PROBLEM TO WORK ON -> Your answer must be every line of the data that holds the string "games".

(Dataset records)

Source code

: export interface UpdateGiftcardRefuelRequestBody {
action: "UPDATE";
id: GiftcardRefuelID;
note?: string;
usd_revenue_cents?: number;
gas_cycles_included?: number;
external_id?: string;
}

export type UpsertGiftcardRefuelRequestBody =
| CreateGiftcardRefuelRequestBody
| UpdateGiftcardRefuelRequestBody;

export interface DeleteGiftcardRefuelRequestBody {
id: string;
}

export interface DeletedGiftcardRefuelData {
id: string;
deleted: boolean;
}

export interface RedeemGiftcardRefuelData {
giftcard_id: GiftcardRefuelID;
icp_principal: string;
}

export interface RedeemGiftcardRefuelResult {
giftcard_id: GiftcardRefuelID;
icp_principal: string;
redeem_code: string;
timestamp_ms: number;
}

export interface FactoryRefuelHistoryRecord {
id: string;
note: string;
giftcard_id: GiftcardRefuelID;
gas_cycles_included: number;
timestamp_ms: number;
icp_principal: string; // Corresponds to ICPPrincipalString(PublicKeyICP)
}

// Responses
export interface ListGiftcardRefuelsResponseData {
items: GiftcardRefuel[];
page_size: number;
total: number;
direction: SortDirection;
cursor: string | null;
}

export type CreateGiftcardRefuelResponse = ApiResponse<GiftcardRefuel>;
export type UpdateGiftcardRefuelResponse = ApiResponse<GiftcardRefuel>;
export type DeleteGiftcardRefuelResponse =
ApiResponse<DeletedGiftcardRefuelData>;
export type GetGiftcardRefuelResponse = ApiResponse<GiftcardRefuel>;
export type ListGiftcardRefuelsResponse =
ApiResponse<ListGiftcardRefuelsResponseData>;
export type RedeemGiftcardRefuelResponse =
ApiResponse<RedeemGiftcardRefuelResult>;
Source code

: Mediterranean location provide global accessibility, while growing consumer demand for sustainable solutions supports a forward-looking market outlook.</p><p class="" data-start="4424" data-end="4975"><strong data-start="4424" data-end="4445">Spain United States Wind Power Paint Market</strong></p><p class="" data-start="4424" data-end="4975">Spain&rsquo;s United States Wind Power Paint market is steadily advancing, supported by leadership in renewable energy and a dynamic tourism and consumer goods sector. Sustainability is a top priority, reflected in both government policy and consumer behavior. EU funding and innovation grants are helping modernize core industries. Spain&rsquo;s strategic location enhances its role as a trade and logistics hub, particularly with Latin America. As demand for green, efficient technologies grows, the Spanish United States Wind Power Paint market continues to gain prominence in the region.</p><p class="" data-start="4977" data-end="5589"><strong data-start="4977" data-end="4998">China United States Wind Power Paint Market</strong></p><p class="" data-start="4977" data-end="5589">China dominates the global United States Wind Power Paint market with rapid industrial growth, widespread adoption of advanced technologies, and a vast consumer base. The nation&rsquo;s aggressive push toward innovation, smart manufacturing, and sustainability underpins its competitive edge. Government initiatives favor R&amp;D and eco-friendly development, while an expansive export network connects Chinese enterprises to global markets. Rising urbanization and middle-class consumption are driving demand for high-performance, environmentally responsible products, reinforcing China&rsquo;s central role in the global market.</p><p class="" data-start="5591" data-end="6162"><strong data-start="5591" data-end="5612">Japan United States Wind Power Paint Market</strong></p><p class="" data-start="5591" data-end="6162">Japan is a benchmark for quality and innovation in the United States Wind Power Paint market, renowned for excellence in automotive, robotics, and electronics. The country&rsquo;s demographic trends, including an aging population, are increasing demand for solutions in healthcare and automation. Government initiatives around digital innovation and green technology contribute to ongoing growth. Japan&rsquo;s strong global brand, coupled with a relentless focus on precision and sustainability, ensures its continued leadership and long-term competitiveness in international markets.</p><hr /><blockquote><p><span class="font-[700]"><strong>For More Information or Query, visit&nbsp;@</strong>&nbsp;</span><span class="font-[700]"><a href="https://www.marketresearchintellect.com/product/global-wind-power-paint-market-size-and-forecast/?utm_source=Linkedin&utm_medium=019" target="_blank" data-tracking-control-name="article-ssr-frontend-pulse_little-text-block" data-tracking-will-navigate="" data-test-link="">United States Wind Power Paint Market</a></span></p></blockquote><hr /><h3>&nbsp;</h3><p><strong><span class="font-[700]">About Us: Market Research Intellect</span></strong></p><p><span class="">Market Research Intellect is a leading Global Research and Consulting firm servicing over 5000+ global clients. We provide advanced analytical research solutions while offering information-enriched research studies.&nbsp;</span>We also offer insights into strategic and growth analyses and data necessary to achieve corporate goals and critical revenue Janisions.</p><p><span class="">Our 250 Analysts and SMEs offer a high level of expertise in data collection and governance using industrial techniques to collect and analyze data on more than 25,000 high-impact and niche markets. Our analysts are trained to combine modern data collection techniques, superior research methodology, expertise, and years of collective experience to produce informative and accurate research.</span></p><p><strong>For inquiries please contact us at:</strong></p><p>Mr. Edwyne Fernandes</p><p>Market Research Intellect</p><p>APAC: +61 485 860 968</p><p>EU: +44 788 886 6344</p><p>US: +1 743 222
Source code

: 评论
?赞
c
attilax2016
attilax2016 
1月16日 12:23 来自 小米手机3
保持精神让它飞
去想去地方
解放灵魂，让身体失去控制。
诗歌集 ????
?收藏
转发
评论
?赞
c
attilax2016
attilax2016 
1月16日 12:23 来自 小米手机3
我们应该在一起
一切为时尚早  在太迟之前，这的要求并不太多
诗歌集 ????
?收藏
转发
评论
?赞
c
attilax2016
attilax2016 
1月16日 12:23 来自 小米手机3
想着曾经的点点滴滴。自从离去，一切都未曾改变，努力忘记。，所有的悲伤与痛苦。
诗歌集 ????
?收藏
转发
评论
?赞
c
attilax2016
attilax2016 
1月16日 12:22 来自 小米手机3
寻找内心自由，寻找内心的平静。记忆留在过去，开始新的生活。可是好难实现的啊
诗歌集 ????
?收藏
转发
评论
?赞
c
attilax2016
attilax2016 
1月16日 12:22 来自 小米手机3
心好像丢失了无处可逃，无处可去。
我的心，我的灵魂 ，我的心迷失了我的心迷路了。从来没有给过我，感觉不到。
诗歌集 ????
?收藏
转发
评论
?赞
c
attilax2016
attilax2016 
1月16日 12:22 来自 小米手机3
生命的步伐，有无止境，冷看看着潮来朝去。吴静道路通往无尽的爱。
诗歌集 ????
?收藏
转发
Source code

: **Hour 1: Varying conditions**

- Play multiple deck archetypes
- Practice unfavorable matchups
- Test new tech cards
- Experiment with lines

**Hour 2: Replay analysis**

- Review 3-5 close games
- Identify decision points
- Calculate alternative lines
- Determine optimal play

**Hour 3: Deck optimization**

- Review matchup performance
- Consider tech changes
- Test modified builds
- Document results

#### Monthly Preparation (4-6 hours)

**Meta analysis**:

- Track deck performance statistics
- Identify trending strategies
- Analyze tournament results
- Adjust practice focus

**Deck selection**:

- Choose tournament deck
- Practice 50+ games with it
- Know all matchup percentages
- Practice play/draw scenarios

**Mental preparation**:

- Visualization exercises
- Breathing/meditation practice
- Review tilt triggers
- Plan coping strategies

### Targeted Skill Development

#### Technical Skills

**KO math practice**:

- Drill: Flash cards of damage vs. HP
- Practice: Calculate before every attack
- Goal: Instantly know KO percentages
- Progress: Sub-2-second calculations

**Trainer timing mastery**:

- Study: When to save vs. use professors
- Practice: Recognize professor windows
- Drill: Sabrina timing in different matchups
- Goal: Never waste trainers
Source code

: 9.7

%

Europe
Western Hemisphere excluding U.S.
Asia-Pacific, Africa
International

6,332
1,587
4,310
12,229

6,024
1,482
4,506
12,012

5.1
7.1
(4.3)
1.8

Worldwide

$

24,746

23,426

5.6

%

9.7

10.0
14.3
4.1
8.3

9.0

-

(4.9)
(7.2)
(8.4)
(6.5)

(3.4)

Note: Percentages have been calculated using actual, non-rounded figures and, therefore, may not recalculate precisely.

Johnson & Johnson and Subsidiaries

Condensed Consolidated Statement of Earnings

REPLY TO THE TASK ->
- Review 3-5 close games
- Practice 50+ games with it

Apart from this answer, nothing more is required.